Further, the multi-headed cross-attention module between signals includes the operations of:

b1, calculating an incidence matrix Z of a matrix representation A 'of the first respiration signal and a matrix representation B' of the second respiration signal according to a multi-head cross attention mechanism _ab ：

Q＝A′,K＝V＝B′

h _j ＝Attention(QW _j ^Q ,KW _j ^K ,VW _j ^V )

Wherein Q is the matrix representation of the query signal, K is the matrix representation of the relationship between the queried signal and the query signal, V is the matrix representation of the queried signal, d _k Is the dimension of the relationship matrix K; w (W) _j ^Q ,W _j ^K ,W _j ^V Respectively randomly initializing parameter matrixes h _j A j-th single-head cross attention representation; m is the number of heads in the multi-head cross-attention mechanism;

b2, matrix representation A' of the first respiration signal and the correlation matrix Z _ab Adding, performing layer normalization, inputting into a full-connection layer, and performing layer normalization to obtain Cross signal matrix representation Cross _ab ：

Cross _ab ＝LayerNorm(FC(LayerNorm(A′+Z _ab )))

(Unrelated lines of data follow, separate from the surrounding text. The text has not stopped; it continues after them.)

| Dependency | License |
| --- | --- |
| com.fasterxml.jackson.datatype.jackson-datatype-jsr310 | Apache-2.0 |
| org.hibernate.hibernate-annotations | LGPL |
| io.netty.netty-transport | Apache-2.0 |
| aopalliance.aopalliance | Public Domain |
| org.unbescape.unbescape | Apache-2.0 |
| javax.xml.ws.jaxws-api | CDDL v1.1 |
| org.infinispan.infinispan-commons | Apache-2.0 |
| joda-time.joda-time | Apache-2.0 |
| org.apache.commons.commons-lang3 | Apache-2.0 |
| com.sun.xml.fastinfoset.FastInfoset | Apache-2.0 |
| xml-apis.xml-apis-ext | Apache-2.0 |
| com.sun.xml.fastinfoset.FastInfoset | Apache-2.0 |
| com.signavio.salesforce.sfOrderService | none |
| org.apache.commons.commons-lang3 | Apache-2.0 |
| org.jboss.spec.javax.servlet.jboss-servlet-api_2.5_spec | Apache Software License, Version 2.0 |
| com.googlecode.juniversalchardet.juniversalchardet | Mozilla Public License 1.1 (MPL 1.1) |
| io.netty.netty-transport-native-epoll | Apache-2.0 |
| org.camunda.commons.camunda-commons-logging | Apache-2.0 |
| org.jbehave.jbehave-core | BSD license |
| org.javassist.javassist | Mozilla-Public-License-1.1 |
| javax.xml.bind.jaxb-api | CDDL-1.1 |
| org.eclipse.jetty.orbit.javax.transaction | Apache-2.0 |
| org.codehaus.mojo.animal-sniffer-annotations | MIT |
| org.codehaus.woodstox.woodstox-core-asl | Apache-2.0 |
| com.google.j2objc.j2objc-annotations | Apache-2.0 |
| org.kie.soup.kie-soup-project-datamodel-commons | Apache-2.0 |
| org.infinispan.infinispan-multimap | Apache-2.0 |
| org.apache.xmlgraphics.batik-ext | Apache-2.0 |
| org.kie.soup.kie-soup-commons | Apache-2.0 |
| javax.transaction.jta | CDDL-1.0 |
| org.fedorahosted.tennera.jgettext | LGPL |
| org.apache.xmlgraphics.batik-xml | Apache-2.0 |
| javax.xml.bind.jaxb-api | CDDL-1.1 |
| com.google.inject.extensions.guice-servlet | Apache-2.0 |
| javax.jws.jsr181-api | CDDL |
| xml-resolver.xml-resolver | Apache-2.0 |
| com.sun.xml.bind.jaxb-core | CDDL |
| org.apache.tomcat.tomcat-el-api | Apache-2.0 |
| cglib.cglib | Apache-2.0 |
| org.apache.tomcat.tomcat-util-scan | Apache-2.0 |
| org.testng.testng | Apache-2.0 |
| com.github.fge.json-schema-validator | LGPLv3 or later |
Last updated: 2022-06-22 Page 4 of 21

B3, exchanging inquiry signals and inquired signals, and calculating an association matrix Z of matrix representation B 'of the second respiration signals and matrix representation A' of the first respiration signals according to a multi-head cross attention mechanism _ba ：

Q＝B′,K＝V＝A′

h _j ＝Attention(QW _j ^Q ,KW _j ^K ,VW _j ^V )

B4, matrix representation B' of the second respiration signal and the correlation matrix Z _ba Adding, performing layer normalization, inputting into a fully-connected layer, and performing layer normalization to obtain a Cross signal matrix representation Cross of the second respiratory signal and the first respiratory signal _ba ：

Cross _ba ＝LayerNorm(FC(LayerNorm(B ^′ +Z _ba )))

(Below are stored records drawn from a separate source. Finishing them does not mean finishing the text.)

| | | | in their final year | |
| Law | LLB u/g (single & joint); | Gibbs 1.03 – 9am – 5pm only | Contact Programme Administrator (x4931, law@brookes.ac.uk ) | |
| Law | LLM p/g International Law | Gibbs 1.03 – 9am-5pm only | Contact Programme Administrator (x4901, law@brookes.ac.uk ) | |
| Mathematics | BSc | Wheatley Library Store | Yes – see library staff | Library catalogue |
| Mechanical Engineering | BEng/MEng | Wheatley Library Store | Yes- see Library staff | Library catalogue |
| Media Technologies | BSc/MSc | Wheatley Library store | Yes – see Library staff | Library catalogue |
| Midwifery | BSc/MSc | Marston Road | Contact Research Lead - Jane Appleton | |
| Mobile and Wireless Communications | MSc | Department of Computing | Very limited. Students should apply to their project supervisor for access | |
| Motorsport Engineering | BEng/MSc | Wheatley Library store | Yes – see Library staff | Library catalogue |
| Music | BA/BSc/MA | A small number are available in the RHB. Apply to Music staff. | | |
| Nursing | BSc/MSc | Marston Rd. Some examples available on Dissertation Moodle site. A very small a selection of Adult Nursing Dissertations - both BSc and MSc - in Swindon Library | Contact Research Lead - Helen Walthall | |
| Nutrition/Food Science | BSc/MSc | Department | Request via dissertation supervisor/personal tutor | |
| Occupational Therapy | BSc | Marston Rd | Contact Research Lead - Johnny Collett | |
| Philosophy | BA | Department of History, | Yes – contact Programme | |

B5, repeating the steps B1 to B4 for a plurality of times to respectively acquire a Cross signal matrix representation Cross of the second respiration signal and the third respiration signal _bc The Cross signal matrix representation Cross of the third respiration signal and the second respiration signal _cb The Cross signal matrix representation Cross of the first respiration signal and the third respiration signal _ac The Cross signal matrix representation Cross of the third respiration signal and the first respiration signal _ca 。

Further, in step S4, the adaptive fusion module obtains the refined feature F for subsequent classification by balancing information complementation and information redundancy between features of different levels:

F ₁ ＝W ₁₁ ⊙A ^′ +W ₁₂ ⊙Cross _ab +W ₁₃ ⊙Cross _ba +W ₁₄ ⊙B ^′

F ₂ ＝W ₂₁ ⊙B ^′ +W ₂₂ ⊙Cross _bc +W ₂₃ ⊙Cross _cb +W ₂₄ ⊙C ^′

F ₃ ＝W ₃₁ ⊙A ^′ +W ₃₂ ⊙Cross _ac +W ₃₃ ⊙Cross _ca +W ₃₄ ⊙C ^′

wherein ,W_eg As a trainable parameter, e.e. {1,2,3}, g.e. {1,2,3,4}, as an element point product.

Further, in step S4, the sleep apnea syndrome detection result of the respiratory signal segment includes normal, hypopnea, obstructive sleep apnea, and central sleep apnea, and the loss function adopted during training is cross entropy.

Compared with the prior art, the invention has the beneficial effects that:

(1) The chest activity signal, the abdomen activity signal and the mouth-nose breathing air flow are used for replacing PSG to detect sleep apnea syndrome, and an expert does not need to manually select the characteristics containing the field expertise, so that the detection cost is reduced, and the convenience is improved;

(2) Extracting time domain space features of respiratory signals by using a convolutional neural network, expanding the signals to a frequency domain by using Fourier transform for analysis, fusing respiratory signal features of different angles, and increasing generalization capability of a model;

(3) The internal connection of the breathing signals is extracted by utilizing the self-attention module of the single breathing signals, potential dependency relations among different breathing signals are extracted by utilizing the cross-attention module among different breathing signals, the breathing signal characteristics of different layers are adaptively fused, and the complementation among the multi-layer characteristics is utilized, so that the detection efficiency of the sleep apnea syndrome is improved.

Drawings

FIG. 1 is a flow chart of a sleep apnea syndrome detection method based on multi-level feature fusion, according to an embodiment of the present invention;

FIG. 2 is a schematic diagram of a TF-Res2Net module shown in an embodiment of the present invention;

fig. 3 is a schematic diagram of a hybrid attention module shown in an embodiment of the invention.

Detailed Description

The present invention will be described in further detail with reference to examples and drawings, but embodiments of the present invention are not limited thereto.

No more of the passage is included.